Task brief –
From the entries, filter out every line that lacks "performance" and copy the rest.

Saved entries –
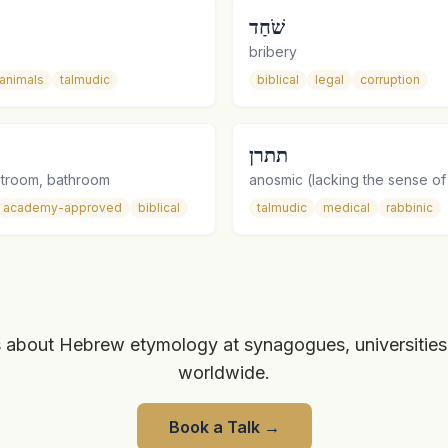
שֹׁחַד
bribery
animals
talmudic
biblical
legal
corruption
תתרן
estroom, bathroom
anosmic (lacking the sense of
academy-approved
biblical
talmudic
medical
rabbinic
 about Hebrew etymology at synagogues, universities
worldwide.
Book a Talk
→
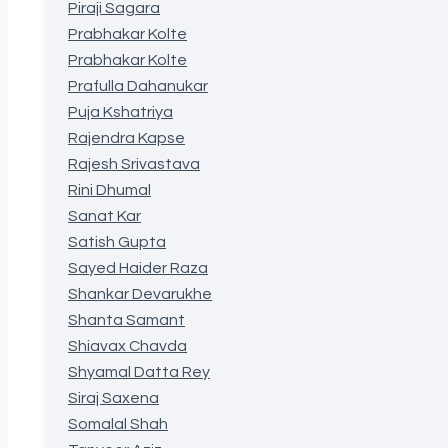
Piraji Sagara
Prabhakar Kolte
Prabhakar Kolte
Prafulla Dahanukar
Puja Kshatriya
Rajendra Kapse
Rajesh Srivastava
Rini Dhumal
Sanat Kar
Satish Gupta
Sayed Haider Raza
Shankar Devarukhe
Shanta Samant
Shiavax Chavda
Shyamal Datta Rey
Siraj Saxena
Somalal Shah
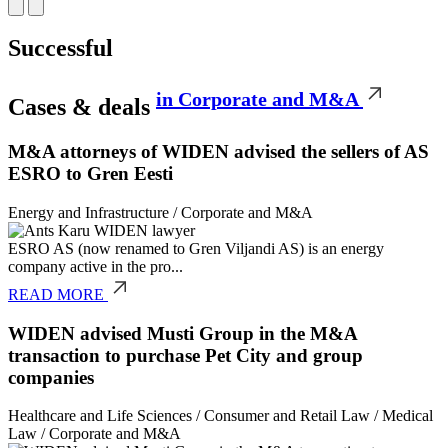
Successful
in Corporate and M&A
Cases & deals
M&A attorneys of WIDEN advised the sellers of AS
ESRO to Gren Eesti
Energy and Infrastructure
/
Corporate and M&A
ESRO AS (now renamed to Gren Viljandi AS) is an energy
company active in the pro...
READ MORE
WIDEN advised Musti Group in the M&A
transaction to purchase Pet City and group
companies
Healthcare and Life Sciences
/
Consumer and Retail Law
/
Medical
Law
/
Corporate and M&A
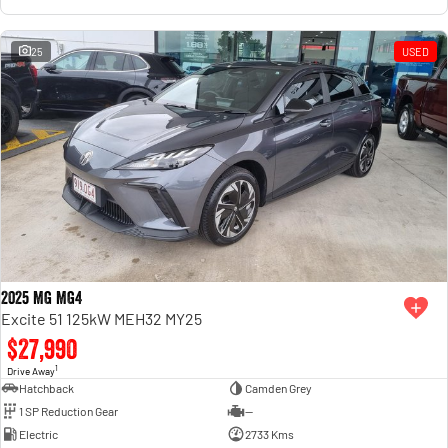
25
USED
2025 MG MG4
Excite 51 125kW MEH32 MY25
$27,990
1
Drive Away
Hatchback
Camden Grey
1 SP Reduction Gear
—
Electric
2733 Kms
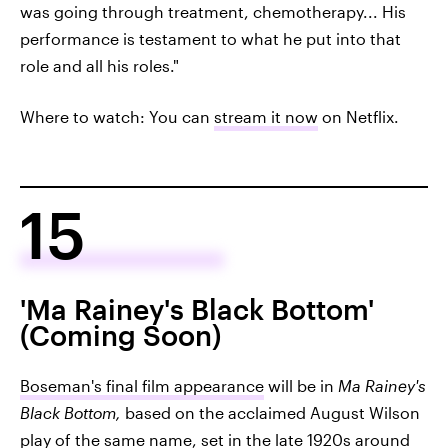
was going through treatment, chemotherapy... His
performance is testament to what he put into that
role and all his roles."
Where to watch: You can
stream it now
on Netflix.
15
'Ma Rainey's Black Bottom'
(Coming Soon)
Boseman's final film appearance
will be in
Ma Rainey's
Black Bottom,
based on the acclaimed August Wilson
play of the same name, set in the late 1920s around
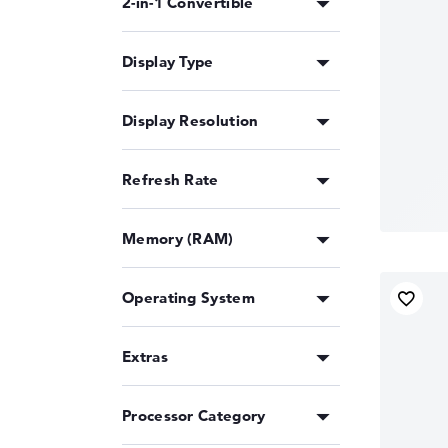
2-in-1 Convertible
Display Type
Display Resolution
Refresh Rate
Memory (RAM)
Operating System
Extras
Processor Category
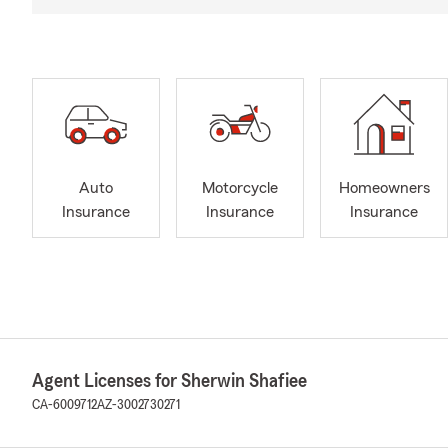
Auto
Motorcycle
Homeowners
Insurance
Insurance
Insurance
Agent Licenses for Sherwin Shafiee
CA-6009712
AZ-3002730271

* * *

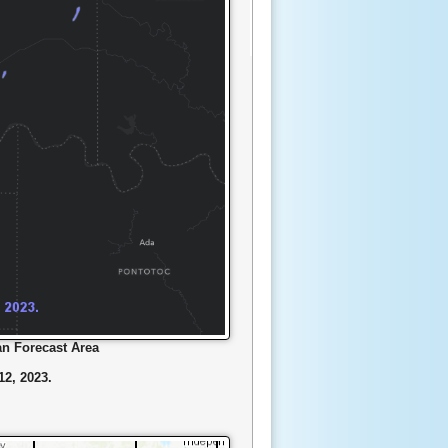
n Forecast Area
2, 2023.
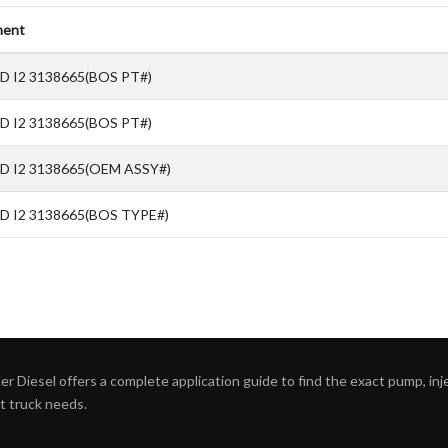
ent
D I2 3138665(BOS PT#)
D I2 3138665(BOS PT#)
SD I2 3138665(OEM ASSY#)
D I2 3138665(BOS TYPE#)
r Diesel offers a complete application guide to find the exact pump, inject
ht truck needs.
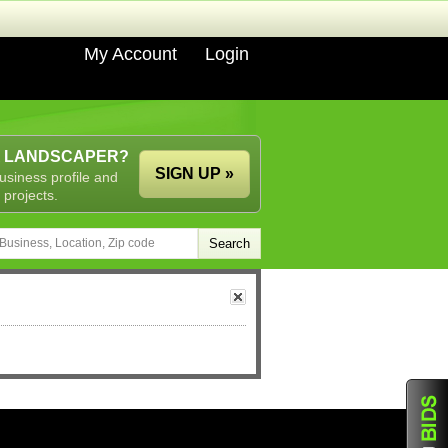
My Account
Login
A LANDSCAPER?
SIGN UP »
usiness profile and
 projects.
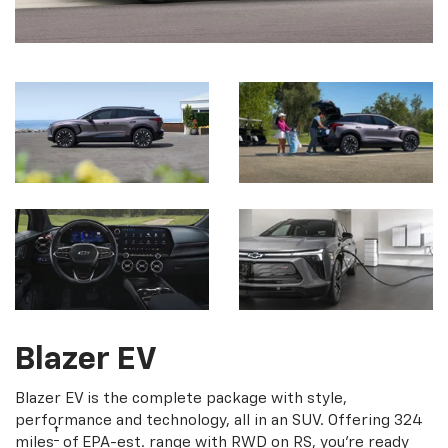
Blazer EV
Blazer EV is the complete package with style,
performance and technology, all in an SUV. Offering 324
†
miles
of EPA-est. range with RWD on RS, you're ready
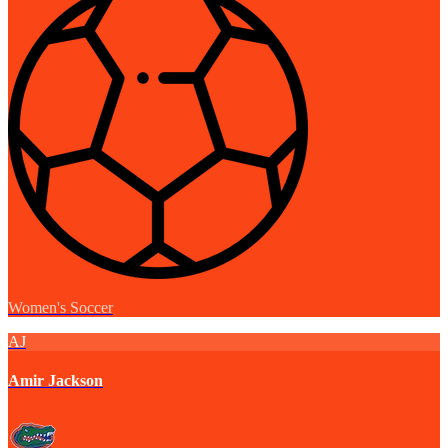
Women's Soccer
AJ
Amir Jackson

Problem solution –
performance is testament to what he put into that
performance and technology, all in an SUV. Offering 324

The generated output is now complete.